-- Text block follows --

The exhibition juxtaposes Yvonne Oswald’s photographs of deserted rooms of a former grand hotel in the Austrian Alps with Tatiana Lecomte’s images of mounted birds from the collec­tions of the Natural History Museum in Vienna.
 
Curators Danielle Spera and Astrid Peterle, Director and Chief Curator of the Jewish Museum Vienna prompt a discourse about commemoration, its representabil­ity and communica­tion—aspects of the work of remembrance with which the Jewish Museum Vienna is con­fronted on a daily basis. The Austrian Cultural Forum New York is an ideal place to conduct this discourse in a global context — because of its roots in the “Austrian Institute” which was decisively influenced by Aus­trian Jewish émigrés.
 
Oswald’s work captures the absence resulting from the expulsion and murder of Jews after the so-called “Anschluss.” The once luxurious Südbahnhotel on the Semmering moun­tain pass was the cultural hub of the fin de siècle society outside Vienna and, until 1938, a meeting place for numerous Jewish guests. Personalities such as Arthur Schnitzler, Sigmund Freud, Karl Kraus, Peter Altenberg, Gustav Mahler, Franz Werfel, Stefan Zweig, and Ludwig Wittgenstein, all of whom decisively shaped the cultural and intellectual life of the twentieth century, were closely connected with the Semmering and the Südbahnhotel in their work.

-- Text block concluded --
-- Data segment follows --

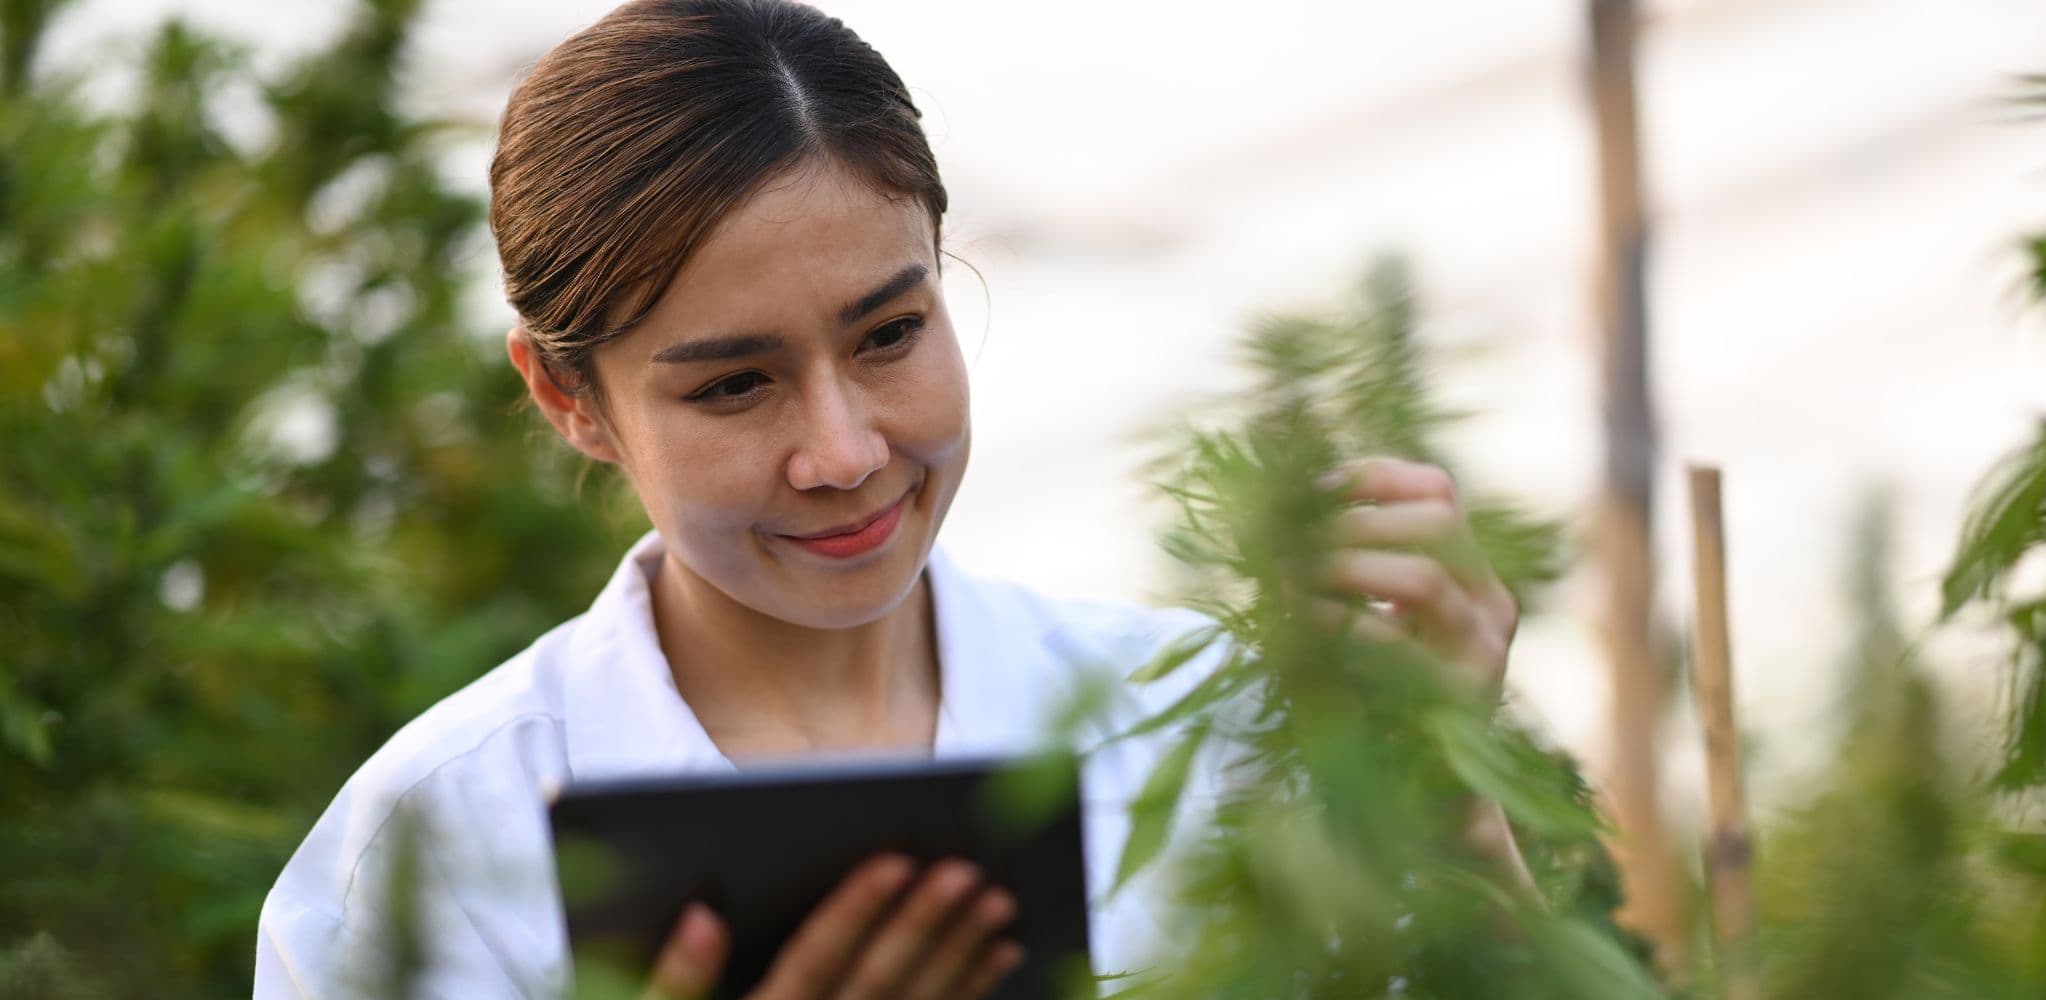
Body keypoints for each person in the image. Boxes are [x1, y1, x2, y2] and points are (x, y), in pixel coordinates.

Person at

-- Data segment concluded --

_Set of tasks_.
a: According to the exhibition text, what do Tatiana Lecomte's images show?
b: Repeat the passage of the exhibition text that opens with the words containing "The exhibition juxtaposes" and closes with "Museum in Vienna.".
c: Write the next part of the exhibition text, picking up after its final sentence.
The listing is separate material and is unrelated to the exhibition text.

_Answers to the exercises_.
a: Mounted birds from the collections of the Natural History Museum in Vienna.

b:
The exhibition juxtaposes Yvonne Oswald’s photographs of deserted rooms of a former grand hotel in the Austrian Alps with Tatiana Lecomte’s images of mounted birds from the collec­tions of the Natural History Museum in Vienna.

c:
Lecomte, in turn, explores issues of pictorial memory through reflections on the “unrepresentable” quality inherent in every photographic representation. Her photographs of mounted birds call key aspects of photography such as the accurate reproduction and documentation of reality into question. Concerned with the adequacy of reproductions to communicate memories, these photographs thus become a contempla­tion of the pictorial representability of the unimaginable, traumatic experiences of the Shoah.